Ausgewählter Text
══════════════════════════════

Tichys Einblick
Mandatsrelevante Wahlpannen

Exklusiv: Wahl in Berlin muss in mindestens einem Wahlkreis wiederholt werden

Wahlen müssen nur wiederholt werden, wenn gravierende Fehler auftauchen, die das Ergebnis der Sitzverteilung berühren könnten. TE führt den Nachweis, dass dies in einem Wahlkreis zur Berliner Abgeordnetenhauswahl gegeben ist. Weitere Stimmbezirke werden noch untersucht.

IMAGO / Emmanuele Contini
Im Berliner Bezirk Charlottenburg-Wilmersdorf ist bei der Wahl zu Bundestag und Abgeordnetenhaus 2021 so ziemlich alles schief gegangen, was schief gehen konnte. Die Fehler sind so schwerwiegend, dass sie das Ergebnis der Wahl hätten verändern können, also mandatsrelevant sind. Damit ist die Wahl mindestens dort irregulär. Weitere Wahlkreise wertet das Recherche-Team von TE noch aus.
Knapp gewonnen in Charlottenburg-Wilmersdorf 6

Denn das Direktmandat im Wahlkreis Charlottenburg-Wilmersdorf 6 für das Berliner Abgeordnetenhaus entschied sich denkbar knapp: Der Grünen-Kandidat lag hier lediglich 19 Stimmen vor seinem SPD-Konkurrenten.

Fehler sind bei der Wahl in dieser Größenordnung definitiv aufgetreten. Die 27 Wahllokale des Bezirks waren zusammengerechnet über acht Stunden lang wegen Wahlzettelmangels geschlossen, viele davon länger als anderthalb Stunden zur Stoßzeit zwischen 14 und 16 Uhr. Rechnet man die Wählerzahlen an diesem Tag hoch, könnten dadurch mindestens 1000 Wähler beim Wahlgang behindert worden sein. Manche davon mögen zwar noch einmal wiedergekommen sein, wie viele das aber überhaupt konnten, ist völlig offen.

══════════════════════════════

Einträge
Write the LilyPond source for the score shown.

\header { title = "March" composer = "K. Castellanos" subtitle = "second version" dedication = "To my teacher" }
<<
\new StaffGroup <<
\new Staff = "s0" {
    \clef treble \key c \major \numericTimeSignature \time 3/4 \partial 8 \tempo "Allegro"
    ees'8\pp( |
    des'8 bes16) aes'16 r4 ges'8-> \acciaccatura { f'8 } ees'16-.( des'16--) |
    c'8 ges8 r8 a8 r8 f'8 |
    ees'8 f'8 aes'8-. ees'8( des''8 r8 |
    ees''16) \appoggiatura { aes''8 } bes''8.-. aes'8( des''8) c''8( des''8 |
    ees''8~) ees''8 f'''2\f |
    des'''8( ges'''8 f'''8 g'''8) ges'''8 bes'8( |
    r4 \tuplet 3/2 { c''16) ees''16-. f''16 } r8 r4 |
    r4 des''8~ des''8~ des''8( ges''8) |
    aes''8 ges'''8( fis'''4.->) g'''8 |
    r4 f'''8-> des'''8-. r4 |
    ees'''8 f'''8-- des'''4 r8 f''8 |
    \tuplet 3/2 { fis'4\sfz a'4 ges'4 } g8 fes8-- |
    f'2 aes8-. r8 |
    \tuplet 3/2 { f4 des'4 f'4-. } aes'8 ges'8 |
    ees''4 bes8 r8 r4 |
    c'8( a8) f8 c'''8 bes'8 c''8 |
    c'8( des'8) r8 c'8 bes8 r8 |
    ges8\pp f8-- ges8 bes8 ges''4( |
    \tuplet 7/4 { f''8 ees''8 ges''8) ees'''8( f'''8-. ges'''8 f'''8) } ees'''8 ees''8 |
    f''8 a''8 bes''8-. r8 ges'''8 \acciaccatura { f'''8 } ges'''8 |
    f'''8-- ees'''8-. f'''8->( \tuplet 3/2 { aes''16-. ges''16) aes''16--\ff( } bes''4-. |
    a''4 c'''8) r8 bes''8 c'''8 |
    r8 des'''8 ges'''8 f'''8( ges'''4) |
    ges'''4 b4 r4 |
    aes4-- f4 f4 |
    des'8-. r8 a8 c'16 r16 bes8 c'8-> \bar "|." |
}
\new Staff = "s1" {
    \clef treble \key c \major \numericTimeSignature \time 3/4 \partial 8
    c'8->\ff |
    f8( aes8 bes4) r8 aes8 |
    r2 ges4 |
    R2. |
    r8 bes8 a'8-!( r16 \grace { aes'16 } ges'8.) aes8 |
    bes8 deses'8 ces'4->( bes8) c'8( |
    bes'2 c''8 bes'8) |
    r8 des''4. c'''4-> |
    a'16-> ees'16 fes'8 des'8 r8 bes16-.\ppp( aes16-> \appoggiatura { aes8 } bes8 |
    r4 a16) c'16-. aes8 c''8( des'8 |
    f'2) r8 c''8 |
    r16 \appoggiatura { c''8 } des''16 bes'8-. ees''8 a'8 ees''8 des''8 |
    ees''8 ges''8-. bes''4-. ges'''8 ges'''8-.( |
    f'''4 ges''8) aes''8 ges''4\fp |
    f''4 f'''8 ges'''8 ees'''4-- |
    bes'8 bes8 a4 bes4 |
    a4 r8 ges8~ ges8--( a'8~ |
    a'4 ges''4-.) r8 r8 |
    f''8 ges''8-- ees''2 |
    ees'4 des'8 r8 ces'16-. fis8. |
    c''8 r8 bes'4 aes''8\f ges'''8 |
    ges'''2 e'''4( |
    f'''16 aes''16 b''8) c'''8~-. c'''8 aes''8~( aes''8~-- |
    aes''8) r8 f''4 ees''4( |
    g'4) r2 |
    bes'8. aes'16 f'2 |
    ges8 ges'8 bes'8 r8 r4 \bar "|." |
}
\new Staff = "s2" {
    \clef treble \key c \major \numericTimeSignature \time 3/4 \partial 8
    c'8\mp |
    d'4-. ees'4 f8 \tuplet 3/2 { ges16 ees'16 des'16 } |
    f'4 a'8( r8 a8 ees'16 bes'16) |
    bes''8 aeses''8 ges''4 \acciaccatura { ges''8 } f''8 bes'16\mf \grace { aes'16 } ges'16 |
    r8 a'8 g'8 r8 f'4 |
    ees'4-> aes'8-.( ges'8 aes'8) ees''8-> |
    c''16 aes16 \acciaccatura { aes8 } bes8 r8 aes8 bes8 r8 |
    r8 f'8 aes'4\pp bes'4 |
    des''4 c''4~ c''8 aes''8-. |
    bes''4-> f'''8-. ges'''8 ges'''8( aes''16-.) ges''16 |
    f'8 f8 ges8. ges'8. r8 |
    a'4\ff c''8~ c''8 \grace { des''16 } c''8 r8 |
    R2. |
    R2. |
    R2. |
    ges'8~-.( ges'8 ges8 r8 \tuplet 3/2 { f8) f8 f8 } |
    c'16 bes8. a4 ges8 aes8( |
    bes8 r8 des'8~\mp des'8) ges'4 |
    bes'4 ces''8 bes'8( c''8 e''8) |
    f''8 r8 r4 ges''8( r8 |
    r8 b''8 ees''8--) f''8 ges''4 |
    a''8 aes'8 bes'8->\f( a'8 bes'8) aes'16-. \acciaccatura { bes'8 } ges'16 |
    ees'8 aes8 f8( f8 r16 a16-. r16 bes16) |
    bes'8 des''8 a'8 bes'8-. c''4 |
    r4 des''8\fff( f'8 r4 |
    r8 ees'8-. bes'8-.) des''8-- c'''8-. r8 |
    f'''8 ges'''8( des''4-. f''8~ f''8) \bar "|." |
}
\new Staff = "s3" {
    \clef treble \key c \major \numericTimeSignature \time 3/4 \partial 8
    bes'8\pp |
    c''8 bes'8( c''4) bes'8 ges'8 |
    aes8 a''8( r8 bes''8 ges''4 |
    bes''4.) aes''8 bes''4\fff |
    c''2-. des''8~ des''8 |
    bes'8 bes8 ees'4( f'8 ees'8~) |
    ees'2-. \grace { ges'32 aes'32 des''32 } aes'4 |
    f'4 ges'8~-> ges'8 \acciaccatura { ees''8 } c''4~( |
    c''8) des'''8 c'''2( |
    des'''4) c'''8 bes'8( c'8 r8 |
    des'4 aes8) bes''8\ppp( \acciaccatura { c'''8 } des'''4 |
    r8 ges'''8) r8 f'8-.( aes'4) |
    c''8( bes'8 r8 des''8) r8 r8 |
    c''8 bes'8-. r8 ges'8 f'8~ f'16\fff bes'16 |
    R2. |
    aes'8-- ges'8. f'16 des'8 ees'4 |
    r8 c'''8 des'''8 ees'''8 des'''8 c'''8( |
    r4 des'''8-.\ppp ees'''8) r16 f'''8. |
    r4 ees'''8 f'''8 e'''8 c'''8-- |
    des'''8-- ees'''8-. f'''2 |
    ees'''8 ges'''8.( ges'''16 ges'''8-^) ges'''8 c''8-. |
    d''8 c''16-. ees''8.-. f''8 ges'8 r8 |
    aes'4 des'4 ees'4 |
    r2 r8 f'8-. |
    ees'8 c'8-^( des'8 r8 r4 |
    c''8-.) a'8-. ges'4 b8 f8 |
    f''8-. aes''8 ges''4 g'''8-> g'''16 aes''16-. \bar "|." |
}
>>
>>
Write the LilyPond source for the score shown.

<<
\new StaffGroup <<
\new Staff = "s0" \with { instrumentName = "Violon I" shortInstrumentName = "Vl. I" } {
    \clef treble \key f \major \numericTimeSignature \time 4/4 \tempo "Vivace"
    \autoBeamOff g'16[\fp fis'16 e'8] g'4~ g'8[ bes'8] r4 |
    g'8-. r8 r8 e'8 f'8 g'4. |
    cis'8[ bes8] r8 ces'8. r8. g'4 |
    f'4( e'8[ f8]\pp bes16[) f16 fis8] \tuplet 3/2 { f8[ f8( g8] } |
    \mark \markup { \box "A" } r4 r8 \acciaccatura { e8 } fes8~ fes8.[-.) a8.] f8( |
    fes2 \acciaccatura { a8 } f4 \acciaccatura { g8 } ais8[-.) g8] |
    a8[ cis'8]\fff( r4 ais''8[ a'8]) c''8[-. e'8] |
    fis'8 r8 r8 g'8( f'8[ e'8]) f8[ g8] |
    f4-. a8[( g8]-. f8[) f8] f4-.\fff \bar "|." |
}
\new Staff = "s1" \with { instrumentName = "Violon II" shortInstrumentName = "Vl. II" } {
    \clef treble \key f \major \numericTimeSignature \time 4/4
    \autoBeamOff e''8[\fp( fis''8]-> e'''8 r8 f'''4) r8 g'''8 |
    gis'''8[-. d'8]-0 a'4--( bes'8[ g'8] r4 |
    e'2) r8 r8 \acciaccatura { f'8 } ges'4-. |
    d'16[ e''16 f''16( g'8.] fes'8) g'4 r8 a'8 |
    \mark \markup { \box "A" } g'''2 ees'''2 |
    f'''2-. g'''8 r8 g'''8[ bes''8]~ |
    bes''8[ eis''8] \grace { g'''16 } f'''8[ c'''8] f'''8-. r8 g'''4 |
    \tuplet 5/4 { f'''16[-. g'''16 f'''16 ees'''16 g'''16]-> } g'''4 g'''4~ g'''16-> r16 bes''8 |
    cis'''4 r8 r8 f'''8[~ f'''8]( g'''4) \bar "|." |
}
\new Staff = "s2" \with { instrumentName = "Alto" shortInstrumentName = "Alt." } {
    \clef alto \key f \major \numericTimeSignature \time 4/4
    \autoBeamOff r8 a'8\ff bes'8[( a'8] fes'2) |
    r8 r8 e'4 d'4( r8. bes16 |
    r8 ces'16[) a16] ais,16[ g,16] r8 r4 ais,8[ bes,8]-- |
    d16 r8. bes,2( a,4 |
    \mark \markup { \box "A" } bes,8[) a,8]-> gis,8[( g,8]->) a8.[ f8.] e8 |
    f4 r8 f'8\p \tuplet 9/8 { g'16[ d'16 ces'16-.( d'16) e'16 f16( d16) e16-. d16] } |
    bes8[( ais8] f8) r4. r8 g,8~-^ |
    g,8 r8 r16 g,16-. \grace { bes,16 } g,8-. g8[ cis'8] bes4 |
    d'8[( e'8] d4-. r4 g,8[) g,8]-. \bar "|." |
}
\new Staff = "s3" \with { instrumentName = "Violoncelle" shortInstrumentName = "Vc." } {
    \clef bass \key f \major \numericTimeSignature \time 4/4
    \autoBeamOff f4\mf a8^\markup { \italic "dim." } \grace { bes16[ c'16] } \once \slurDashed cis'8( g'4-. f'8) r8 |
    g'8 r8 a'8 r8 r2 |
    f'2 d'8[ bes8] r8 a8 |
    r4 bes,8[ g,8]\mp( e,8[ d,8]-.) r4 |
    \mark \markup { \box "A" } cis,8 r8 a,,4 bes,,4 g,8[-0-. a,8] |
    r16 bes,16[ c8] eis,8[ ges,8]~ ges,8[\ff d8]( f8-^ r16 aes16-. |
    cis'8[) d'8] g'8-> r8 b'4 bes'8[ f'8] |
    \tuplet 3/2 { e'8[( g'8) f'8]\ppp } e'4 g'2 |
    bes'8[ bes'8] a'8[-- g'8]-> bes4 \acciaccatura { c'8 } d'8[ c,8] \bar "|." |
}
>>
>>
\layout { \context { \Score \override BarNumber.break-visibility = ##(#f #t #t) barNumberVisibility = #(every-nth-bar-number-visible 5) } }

══════════════════════════════

Schriftliche Aufgabe 1
Stimmen die Aussagen (a), (b) und (c) mit dem Artikel über die Berliner Wahlpannen überein? Antworte jeweils mit Ja oder Nein und zitiere die entscheidenden Worte des Artikels.
(a) Im Wahlkreis Charlottenburg-Wilmersdorf 6 lag der Grünen-Kandidat 19 Stimmen vor dem SPD-Kandidaten.
(b) Die Wahllokale des Bezirks waren zusammengerechnet weniger als fünf Stunden geschlossen.
(c) Alle behinderten Wähler sind später noch einmal wiedergekommen.
Schriftliche Aufgabe 2
Zwischen welchen Uhrzeiten lag laut dem Artikel über die Berliner Wahlpannen die Stoßzeit?

Lösung 1
(a) Ja: „Der Grünen-Kandidat lag hier lediglich 19 Stimmen vor seinem SPD-Konkurrenten.“
(b) Nein: „Die 27 Wahllokale des Bezirks waren zusammengerechnet über acht Stunden lang wegen Wahlzettelmangels geschlossen“
(c) Nein: „Manche davon mögen zwar noch einmal wiedergekommen sein, wie viele das aber überhaupt konnten, ist völlig offen.“

Lösung 2
Zwischen 14 und 16 Uhr.